__ACTION ITEM__:
Please give nothing except the number of lines in the records below that include the word "information".

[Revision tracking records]
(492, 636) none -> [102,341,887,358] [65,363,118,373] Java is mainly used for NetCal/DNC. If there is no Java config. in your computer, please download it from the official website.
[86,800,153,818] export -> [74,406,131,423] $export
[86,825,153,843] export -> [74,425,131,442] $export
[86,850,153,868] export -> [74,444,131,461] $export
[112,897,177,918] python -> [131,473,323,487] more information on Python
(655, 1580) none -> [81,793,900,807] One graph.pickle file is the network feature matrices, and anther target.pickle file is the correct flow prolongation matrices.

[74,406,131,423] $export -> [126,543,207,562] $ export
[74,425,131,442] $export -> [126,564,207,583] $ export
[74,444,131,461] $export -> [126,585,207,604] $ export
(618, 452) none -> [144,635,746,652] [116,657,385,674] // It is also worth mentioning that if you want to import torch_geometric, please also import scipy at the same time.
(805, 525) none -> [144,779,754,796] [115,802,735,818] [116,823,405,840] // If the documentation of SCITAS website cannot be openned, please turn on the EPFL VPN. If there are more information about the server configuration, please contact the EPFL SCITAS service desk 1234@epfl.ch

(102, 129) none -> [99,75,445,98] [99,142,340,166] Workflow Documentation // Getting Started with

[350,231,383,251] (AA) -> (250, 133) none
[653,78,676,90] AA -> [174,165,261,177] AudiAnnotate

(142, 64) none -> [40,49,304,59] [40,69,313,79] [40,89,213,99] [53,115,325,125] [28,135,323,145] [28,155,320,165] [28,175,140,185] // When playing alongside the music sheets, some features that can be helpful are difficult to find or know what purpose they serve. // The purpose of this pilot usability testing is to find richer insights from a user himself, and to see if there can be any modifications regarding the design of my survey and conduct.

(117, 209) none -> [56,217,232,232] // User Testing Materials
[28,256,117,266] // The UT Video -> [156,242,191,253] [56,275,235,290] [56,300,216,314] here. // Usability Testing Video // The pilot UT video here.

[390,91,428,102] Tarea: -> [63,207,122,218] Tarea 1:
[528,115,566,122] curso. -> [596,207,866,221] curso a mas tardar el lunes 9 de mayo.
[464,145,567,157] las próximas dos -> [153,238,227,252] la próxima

__TASK OUTPUT__:
2